We had an entirely different experience on Maui than we did on Kauai. I think it was because we stayed in a resort hotel rather than a private residence. We were tourists among throngs of fellow tourists. I learned a lot on Maui, and some of it is negative. I learned that I don’t really like life at a resort hotel and while I always appreciate good food I am not fond of eating all meals in high-priced restaurants.
The day we landed we had lunch at a seaside place called Mama’s Fish House that Jordan had found online. A beautiful experience—window table, ocean right in front of us, a sophisticated menu. I had lobster guacamole and oysters on the half shell, with a glass of wine. Loved it…and nearly fainted when they brought the bill.
We stayed at the Hyatt Regency at Ka’annapoli Beach, an inspiring place with a fully planted open atrium and the customary rooms around it. I was much relieved that our room was in another wing and I didn’t have to do those glass elevators and balcony walks to get there. Heights bother me, and I once had a miserable stay on the 11th floor of a Hyatt with three young children; the oldest, three, could have climbed that balcony wall in a flash.
Once settled in our room, we fell quickly into a pattern. Jordan got up early and went to the spa ever morning, while I dozed, watched the news, and drank my coffee. One breakfast in the hotel dining room was enough—we neither needed to eat that much nor spend that much. But it was a lovely experience—the restaurant was open to a pond with a waterfall and a swan that swam right up to our table. Sparrows flew all over the dining room, often landing to pick up snacks from discarded plates. After that, we breakfasted in our room.

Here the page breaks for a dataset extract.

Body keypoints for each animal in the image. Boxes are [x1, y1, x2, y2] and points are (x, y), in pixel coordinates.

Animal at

Jordan had arranged to visit other hotels at lunchtime, so we dined at the Ritz Carlton one day and the Four Seasons the next—both magnificent, elegant places where I felt slightly under-dressed and out of place. But beach-front lunches were good…and always there was the ocean. At the Four Seasons, we had our best whale sighting ever when one jumped out and then dove back into the water right in front of us. These visits gave us a chance to drive both directions from our hotel and see a bit of the island which is, as you’d expect, beautiful. Much of it is “developed” and manicured but there’s still plenty in its natural state. We were particularly aware here of green ocean fronts and barren, brown hills.
Afternoons, Jordan sunned by the pool while I read and napped in our room, which had an ocean view if you sat on the balcony and looked just the right way. Or maybe I should say ocean glimpse. Although we had a car, Jordan didn’t want to drive at night so we dined at the hotel and quickly found our favorite spot: Japengo, a sushi/steakhouse. We claimed a table on the patio bar area with a wonderful ocean view—and more whale sightings.

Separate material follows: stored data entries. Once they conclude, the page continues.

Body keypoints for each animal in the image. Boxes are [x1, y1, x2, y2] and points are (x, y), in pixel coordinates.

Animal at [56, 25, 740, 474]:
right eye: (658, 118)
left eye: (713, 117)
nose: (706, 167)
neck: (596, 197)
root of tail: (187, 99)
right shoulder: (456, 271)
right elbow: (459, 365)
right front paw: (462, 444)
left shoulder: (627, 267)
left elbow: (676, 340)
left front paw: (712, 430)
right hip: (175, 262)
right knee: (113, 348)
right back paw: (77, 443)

One night we had the fun of visiting with William Nikkel, an author published by my publisher, Turquoise Morning Press, 6and his wife Karen; theylive on Maui. We sat at “our” table and shared a pupu platter, along with tales of writing mysteries. Jordan said when we talked about various guns and their capabilities and people who “needed killing” the lady at the next table was alarmed and kept watching us with caution.

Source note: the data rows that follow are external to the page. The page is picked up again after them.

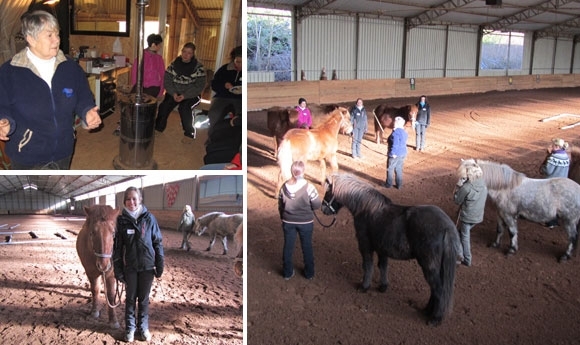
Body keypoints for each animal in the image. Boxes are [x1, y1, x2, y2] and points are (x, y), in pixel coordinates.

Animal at [320, 175, 460, 326]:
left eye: (328, 192)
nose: (323, 209)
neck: (366, 208)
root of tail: (447, 227)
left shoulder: (365, 246)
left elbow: (368, 266)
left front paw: (364, 287)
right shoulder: (382, 248)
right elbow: (382, 266)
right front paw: (383, 287)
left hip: (429, 266)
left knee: (438, 290)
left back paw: (435, 318)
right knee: (435, 290)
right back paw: (426, 311)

We spent a long day waiting to fly home--lunch at a nice place on the coast and long hours in a bar at the airport where we watched a small drama. Fur men took forever to load a large dog crate into the cargo hold of a plane. They turned it sideways and ever which way and I worried about the dog, but we could see them talk to it and put their hands in to pet the animal. The finally got it loaded and upright. Five minutes later they came back, unloaded it, and drove away. Did they put it on the wrong plane? We'll never know. Finally our plane took off and we flew most of the night to get home. Glad to be back.